**Try it:**
Once the line with "Linear Algebra |" is found in the entries below, repeat it and each following line exactly, up to and including the line with "Advanced Biomechanics |". Add no other lines.

**Data shown:**

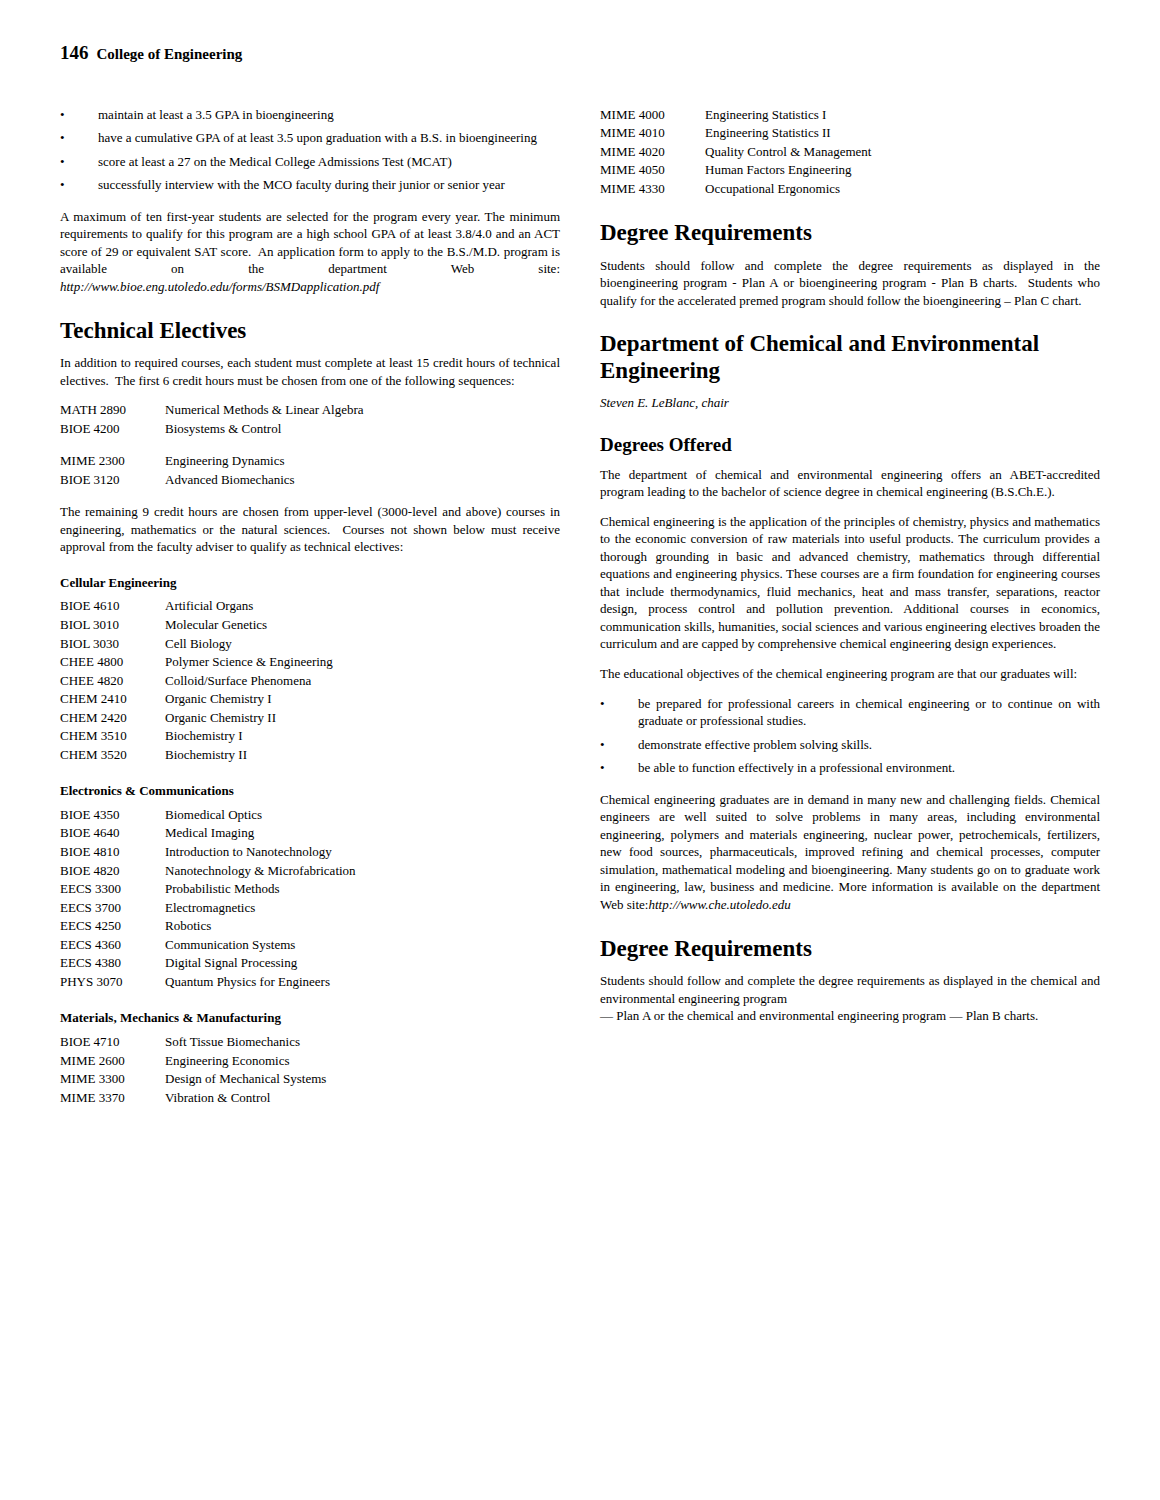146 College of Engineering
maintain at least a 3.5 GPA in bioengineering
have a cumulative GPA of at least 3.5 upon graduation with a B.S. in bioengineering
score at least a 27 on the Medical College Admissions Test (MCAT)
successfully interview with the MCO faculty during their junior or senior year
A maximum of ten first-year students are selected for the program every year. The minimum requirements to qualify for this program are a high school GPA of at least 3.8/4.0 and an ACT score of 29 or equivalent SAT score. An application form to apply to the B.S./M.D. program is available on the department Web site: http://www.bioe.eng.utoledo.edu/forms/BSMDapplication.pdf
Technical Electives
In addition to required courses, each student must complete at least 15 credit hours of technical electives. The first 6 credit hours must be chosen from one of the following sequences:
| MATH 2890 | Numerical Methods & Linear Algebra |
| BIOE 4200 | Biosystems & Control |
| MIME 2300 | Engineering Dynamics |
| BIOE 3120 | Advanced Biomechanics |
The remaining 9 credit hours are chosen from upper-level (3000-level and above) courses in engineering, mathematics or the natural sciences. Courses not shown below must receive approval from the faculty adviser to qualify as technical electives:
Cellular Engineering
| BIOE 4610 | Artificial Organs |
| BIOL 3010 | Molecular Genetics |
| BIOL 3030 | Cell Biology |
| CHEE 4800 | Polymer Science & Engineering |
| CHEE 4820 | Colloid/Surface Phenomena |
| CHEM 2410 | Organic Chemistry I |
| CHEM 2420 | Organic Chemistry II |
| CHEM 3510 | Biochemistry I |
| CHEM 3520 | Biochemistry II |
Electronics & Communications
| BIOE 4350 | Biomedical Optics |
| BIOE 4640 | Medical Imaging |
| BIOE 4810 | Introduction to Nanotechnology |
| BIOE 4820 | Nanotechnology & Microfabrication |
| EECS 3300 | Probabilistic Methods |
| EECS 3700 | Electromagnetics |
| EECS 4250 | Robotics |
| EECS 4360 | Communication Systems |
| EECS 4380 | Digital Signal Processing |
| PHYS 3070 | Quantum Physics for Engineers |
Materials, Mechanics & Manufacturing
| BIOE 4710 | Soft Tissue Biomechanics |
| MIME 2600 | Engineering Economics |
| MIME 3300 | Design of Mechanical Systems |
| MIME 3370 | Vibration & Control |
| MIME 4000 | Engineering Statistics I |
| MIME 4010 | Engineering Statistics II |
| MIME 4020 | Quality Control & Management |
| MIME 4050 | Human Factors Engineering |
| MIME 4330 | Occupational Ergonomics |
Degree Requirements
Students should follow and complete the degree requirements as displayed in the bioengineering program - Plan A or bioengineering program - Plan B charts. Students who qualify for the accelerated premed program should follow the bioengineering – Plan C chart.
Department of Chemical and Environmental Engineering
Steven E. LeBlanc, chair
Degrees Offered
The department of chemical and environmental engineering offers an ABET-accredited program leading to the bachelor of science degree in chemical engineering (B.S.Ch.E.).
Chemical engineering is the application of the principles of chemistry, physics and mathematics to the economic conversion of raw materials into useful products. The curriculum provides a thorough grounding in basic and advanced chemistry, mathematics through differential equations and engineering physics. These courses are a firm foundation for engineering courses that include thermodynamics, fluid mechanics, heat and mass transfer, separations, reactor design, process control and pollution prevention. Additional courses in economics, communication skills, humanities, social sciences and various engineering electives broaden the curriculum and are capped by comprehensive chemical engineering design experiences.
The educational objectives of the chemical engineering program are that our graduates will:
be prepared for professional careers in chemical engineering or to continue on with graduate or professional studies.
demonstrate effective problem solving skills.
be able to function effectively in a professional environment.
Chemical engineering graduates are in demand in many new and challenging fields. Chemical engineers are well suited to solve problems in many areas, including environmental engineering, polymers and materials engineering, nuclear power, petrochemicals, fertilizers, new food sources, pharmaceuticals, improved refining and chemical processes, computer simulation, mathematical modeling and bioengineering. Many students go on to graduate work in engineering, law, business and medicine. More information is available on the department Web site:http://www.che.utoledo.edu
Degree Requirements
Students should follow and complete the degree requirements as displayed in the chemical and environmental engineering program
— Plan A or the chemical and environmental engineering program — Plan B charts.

**Result of this task:**
| MATH 2890 | Numerical Methods & Linear Algebra |
| BIOE 4200 | Biosystems & Control |
| MIME 2300 | Engineering Dynamics |
| BIOE 3120 | Advanced Biomechanics |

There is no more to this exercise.